Utterly Meaningless » Blog Archive » HEY SCOTT–

    Filed at 6:28 am under by dcobranchi

    Does HSLDA think the recent sex survey case ruling by the 9th Circuit Court of Appeals was incorrect? This townhall.com piece implies it, but the Jim Mason quotes are a bit ambiguous:

    The Ninth U.S. Circuit Court of Appeals ruling denying parents the right to opt their elementary school-age children out of a public school sex survey is no surprise to pro-family advocates who say they’ve been fighting courts’ encroachment on parental rights for decades. They warn that the decision must be overturned by the U.S. Supreme Court.

    “This case and the way that it’s written is cause for great alarm,” Jim Mason, an attorney with the Home School Legal Defense Association told Cybercast News Service, “because this case will serve as a springboard where people will attempt to use the sloppy way the case was written to justify greater intrusions into parental freedoms.”

    …”The central holding of the opinion is parents have a right to direct the education of their children,” Mason said. “But when they choose to send them to public schools, once the children are in the public schools, (parents) have less control than if they’d chosen some other alternative.”

    I think the ruling might actually be good for home education in particular and the country in general. Folks need to see just how much control they give up when the send their kids to jail the g-schools. And they need to understand that there are alternatives.

    So, is HSLDA fer it or agin’ it?

    3 Responses to “HEY SCOTT–”

    Comment by
    November 8th, 2005
    at 11:00 am


    Scott is in Europe, so he may not be able to respond.

    Comment by
    November 8th, 2005
    at 3:47 pm

    From reading the decision, I can’t tell if the lawyers arguing the case blew it or they were dealing with an activist court. The case pits the parent’s right to control the upbringing of the child against the state’s authority as Parens Patriae. Rather than decide which doctrine is supreme, the court decided that the parent’s rights are not exclusive.

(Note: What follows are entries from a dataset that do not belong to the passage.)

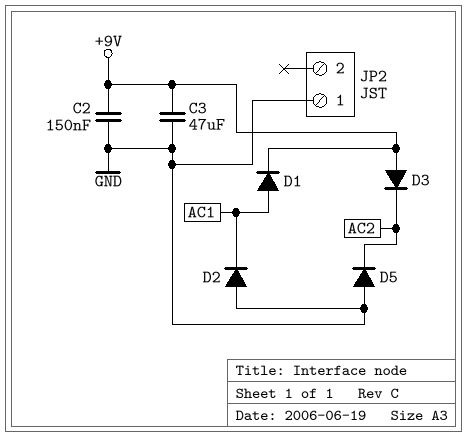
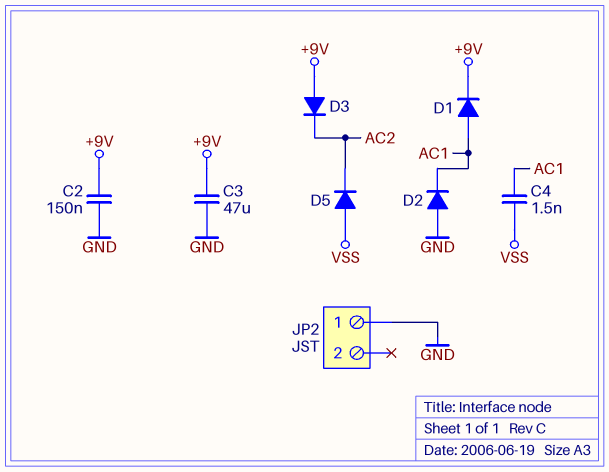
C4: none -> 1.5nF (AC1, VSS)
D5: diode (A GND, K AC2) -> diode (A VSS, K AC2)

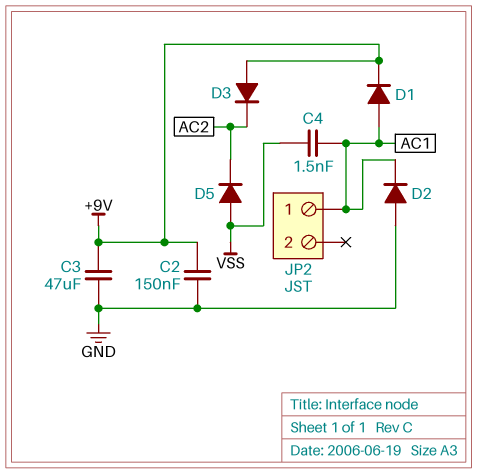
JP2 pin 1: GND -> AC1

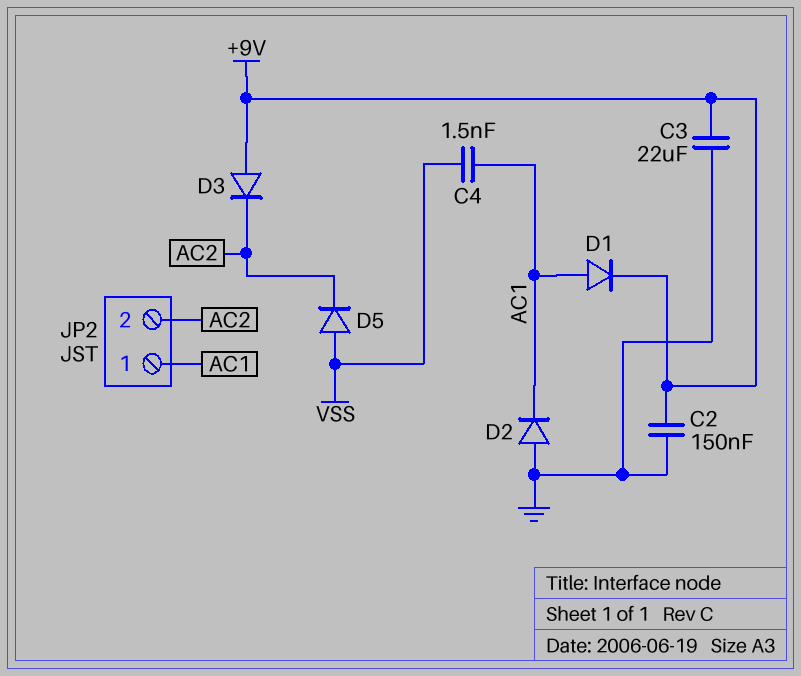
C3: 47uF (+9V, GND) -> 22uF (+9V, GND)
JP2 pin 2: none -> AC2

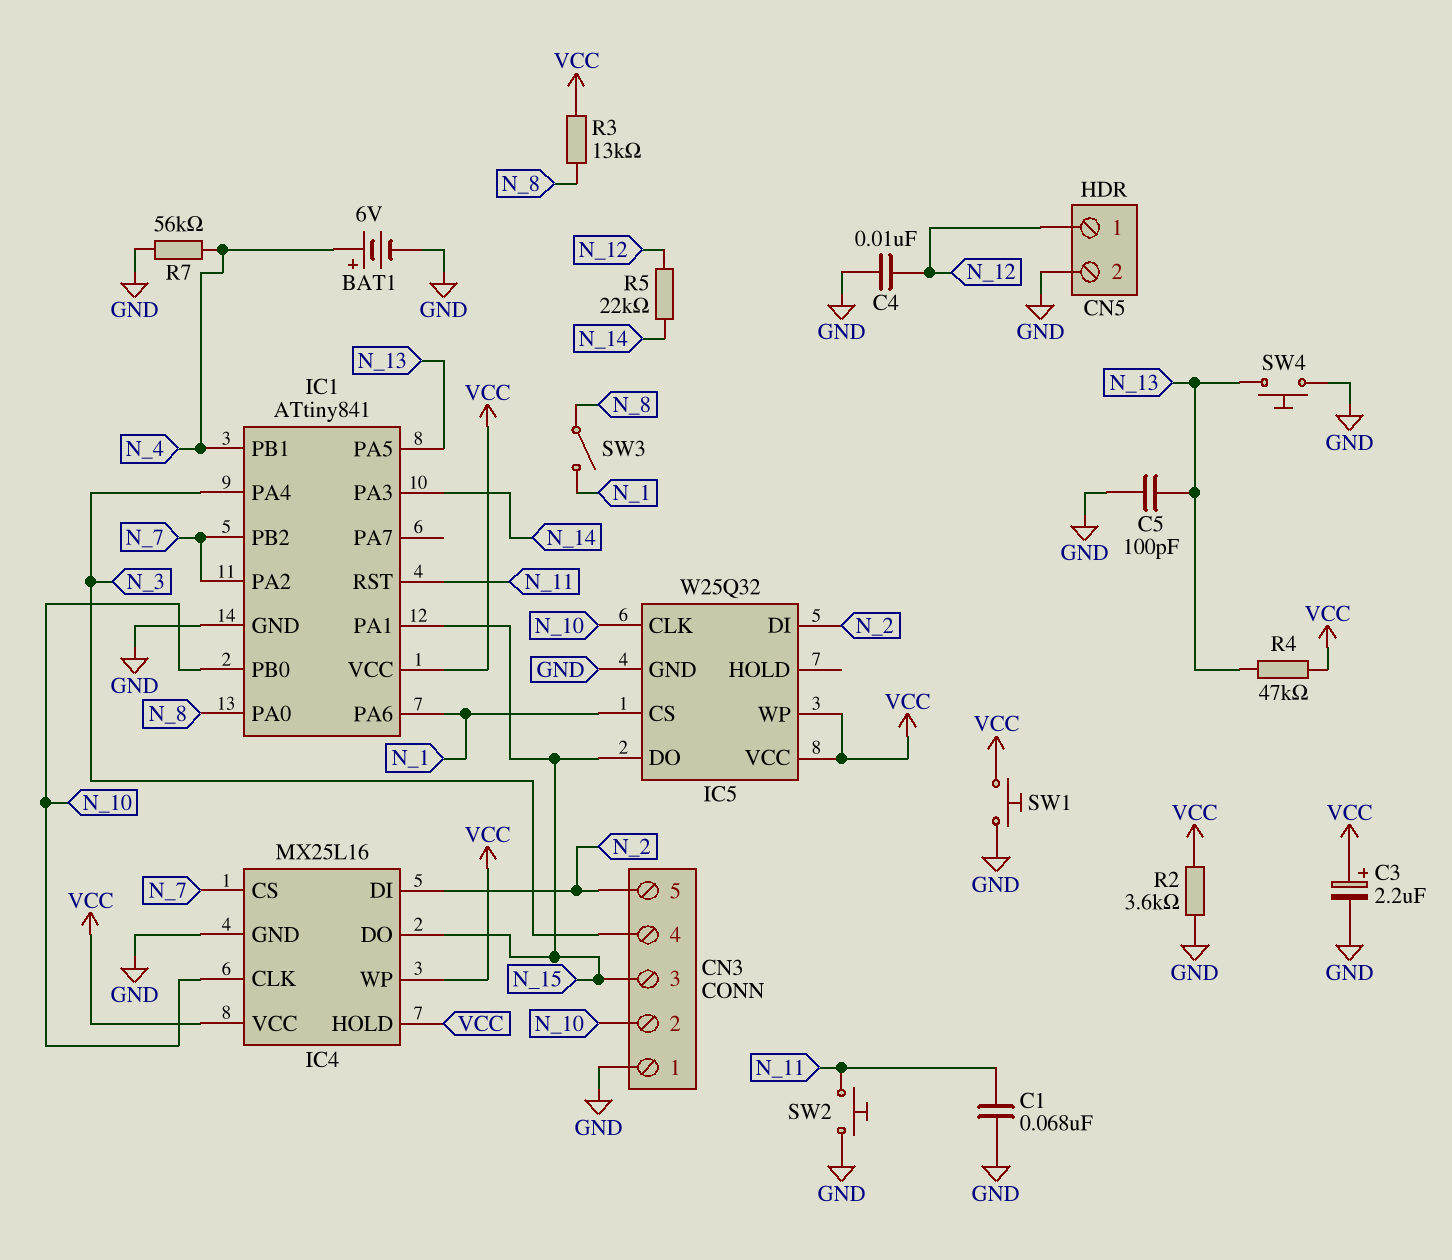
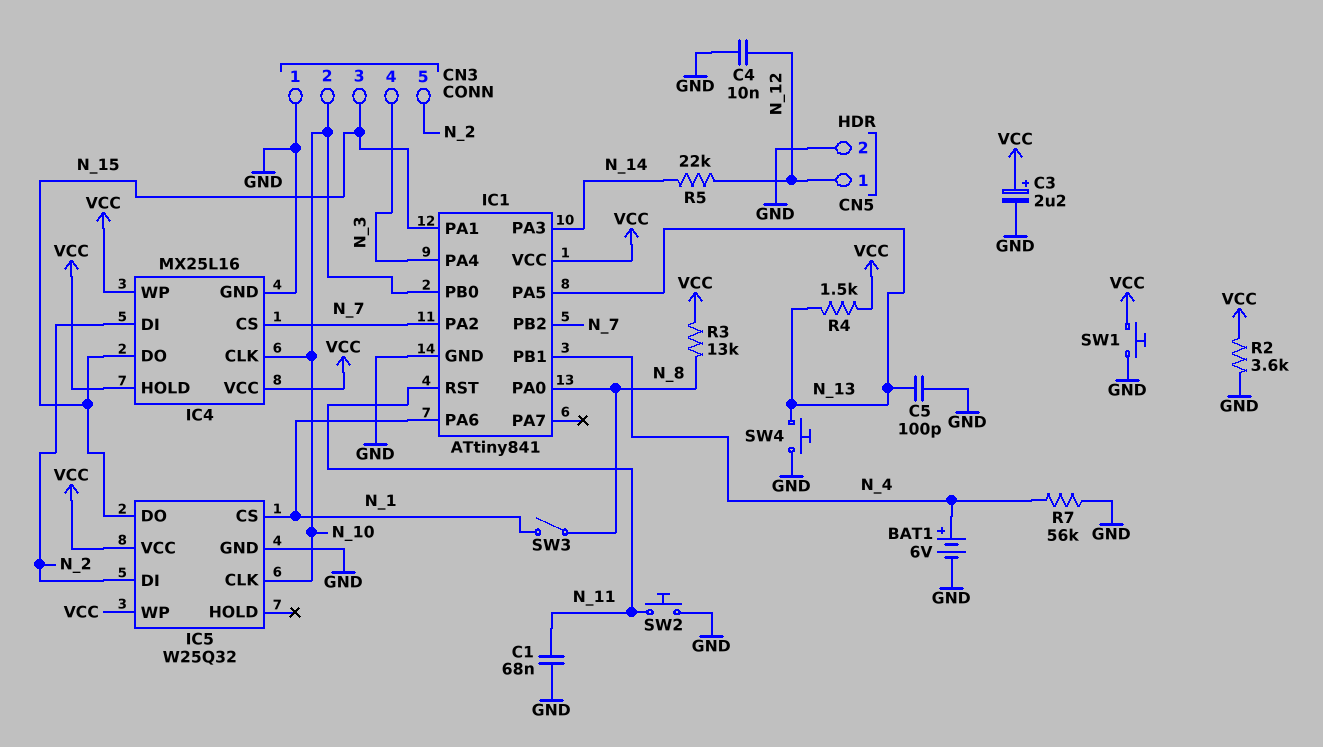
R4: 47k (N_13, VCC) -> 1.5k (N_13, VCC)

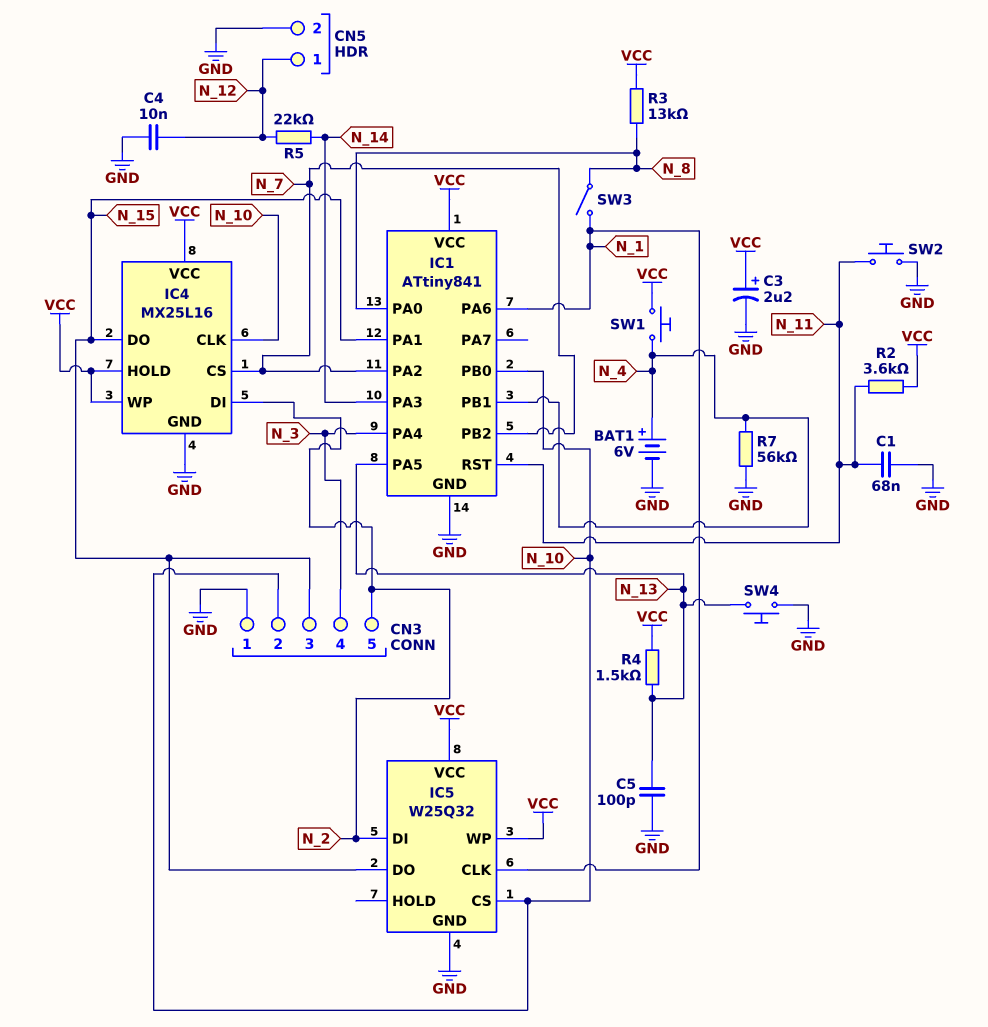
IC5 pin CLK: N_10 -> N_1
IC5 pin CS: N_1 -> N_10
R2: 3.6k (GND, VCC) -> 3.6k (N_11, VCC)
SW1: button (GND, VCC) -> button (N_4, VCC)

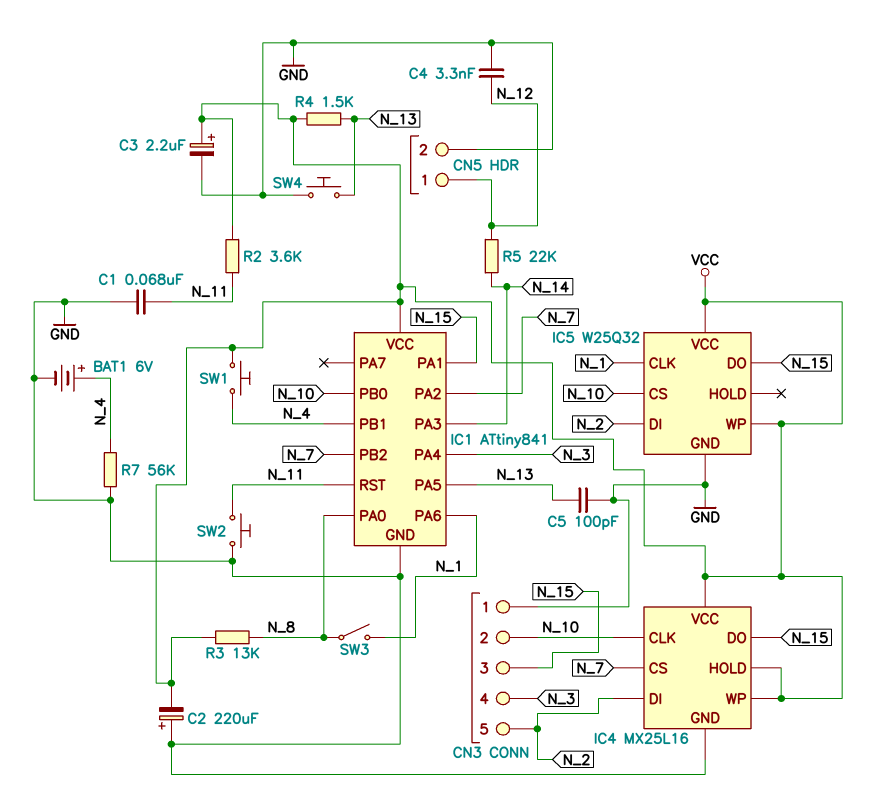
C2: none -> 220uF (plus GND, minus VCC)
C4: 10nF (GND, N_12) -> 3.3nF (GND, N_12)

    The court also found that there was a legitimate state interest for the school to run the survey. Says who? Was there an election? Did some elected body make this determination for the people of California? Is there some historical precedent? Nope. It was a M.A. intern volunteering at a school to research her thesis, and the principal, who decided this was a state interest.

    Comment by
    Scott W. Somerville
    November 14th, 2005
    at 3:44 am

    Im still in Europe (Florence, at the moment, which is why I cant find the apostrophe key on this Italian keyboard), and I still havent read the case. But your comments remind me of a MA case where parents challenged the distribution of condoms to high school students. The case was a ringing reaffirmation of parents rights… but the parents lost because the State did not FORCE kids to take the condoms. The MA court held that parental rights were only triggered when the State acted in a coercive or compulsory way.